= W. F. Ryan =

William Francis Ryan (1937–2023), usually known as W.F. Ryan or Will Ryan, was a British librarian and scholar of Russian language and culture, who was described as "one of the world's foremost experts" on Russian magic and witchcraft.

Ryan was Emeritus Professor and Honorary Fellow, School of Advanced Study, The Warburg Institute, University of London. Ryan died in 2023.

== Career ==
Between 1967 and 1976, Ryan was a lecturer in Russian Language and Literature at the School of Slavonic and East European Studies, University of London. In 1976, he was appointed Academic Librarian at the Warburg Institute, University of London, a position he held until 2002.

In 1999, Ryan published The Bathhouse at Midnight: An Historical Survey of Magic and Divination in Russia (1999), which was described by one reviewer as "the most thorough and detailed study to date on the magic and divination of Russian and Eastern Slav peoples".

== Recognition ==
Ryan was elected as Fellow of the British Academy in 2000. In 2005, Ryan delivered the British Library's Panizzi Lectures, on ‘The Magic of Russia’, which were published in 2006. Between 2005 and 2008, Ryan served as President of the Folklore Society.

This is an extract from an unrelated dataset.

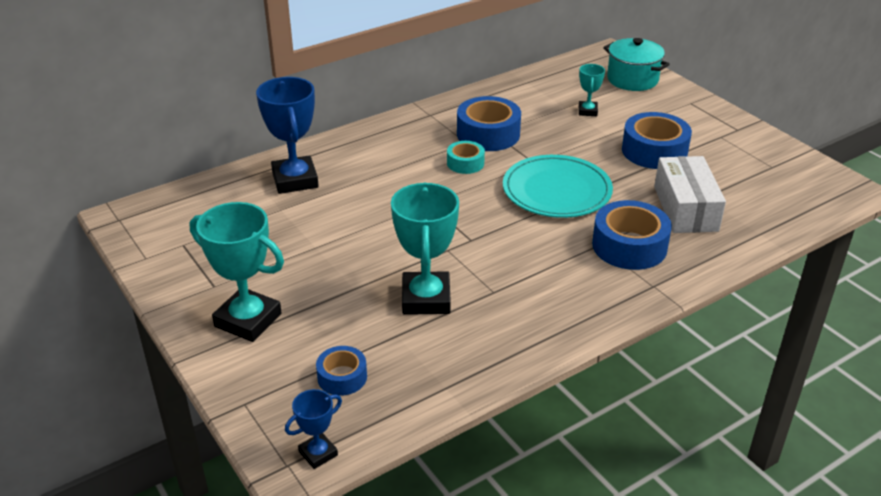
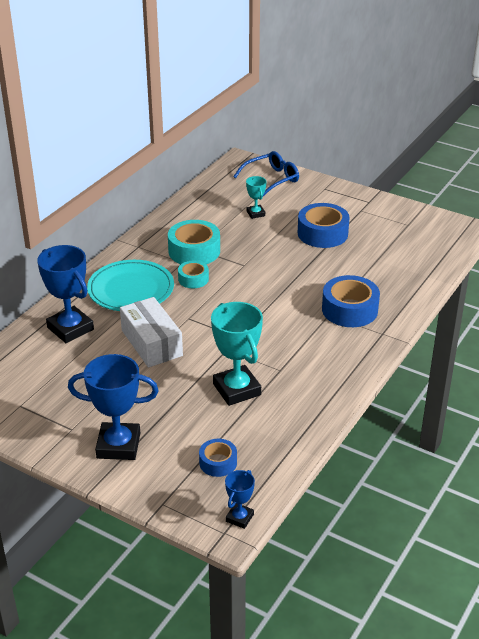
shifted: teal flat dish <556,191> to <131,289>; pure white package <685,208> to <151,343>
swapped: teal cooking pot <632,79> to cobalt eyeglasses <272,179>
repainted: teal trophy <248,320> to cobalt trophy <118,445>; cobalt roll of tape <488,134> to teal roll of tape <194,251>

== Selected publications ==
- Ryan, W. F; Schmitt, Charles B (eds) (1983). Pseudo-Aristotle the secret of secrets: sources and influences. London: The Warburg Institute. ISBN 978-0-85481-062-8. OCLC 848737353.
- Schmitt, Charles Bernard; Ryan, W. F; Kraye, Jill (eds) (1986). Pseudo-Aristotle in the Middle Ages: the theology and other texts. London: Warburg Institute. ISBN 978-0-85481-065-9. OCLC 884261018.
- Ryan, W. F; Norman, Peter (eds) (1995). The Penguin Russian dictionary. London: Penguin. ISBN 978-0-14-051067-6. OCLC 477191306.
- Ryan, W. F (1999). The bathhouse at midnight: an historical survey of magic and divination in Russia. Stroud: Sutton. OCLC 767558870.
- Ryan, W. F (2006). The Panizzi lectures 2005: Russian magic at the British Library: books, manuscripts, scholars, travellers. London: British Library. ISBN 978-0-7123-4983-3. OCLC 506180806.
- Burnett, Charles; Ryan, W. F (eds) (2006). Magic and the classical tradition. London; Turin: The Warburg Institute; Nino Aragno. ISBN 978-0-85481-131-1. OCLC 804851957.
- Kapaló, J. A.; Pócs, Éva; Ryan, W.F. (eds) (2013). The power of words: studies on charms and charming in Europe. Budapest; New York: Central European University Press. ISBN 978-615-5225-10-9. OCLC 903379636.
- Ryan, W. F; Taube, Moshe (eds) (2019). The Secret of Secrets: The East Slavic Version. Introduction, Text, Annotated Translation, and Slavic Index. London: The Warburg Institute. ISBN 978-1-908590-73-2. OCLC 1182800516.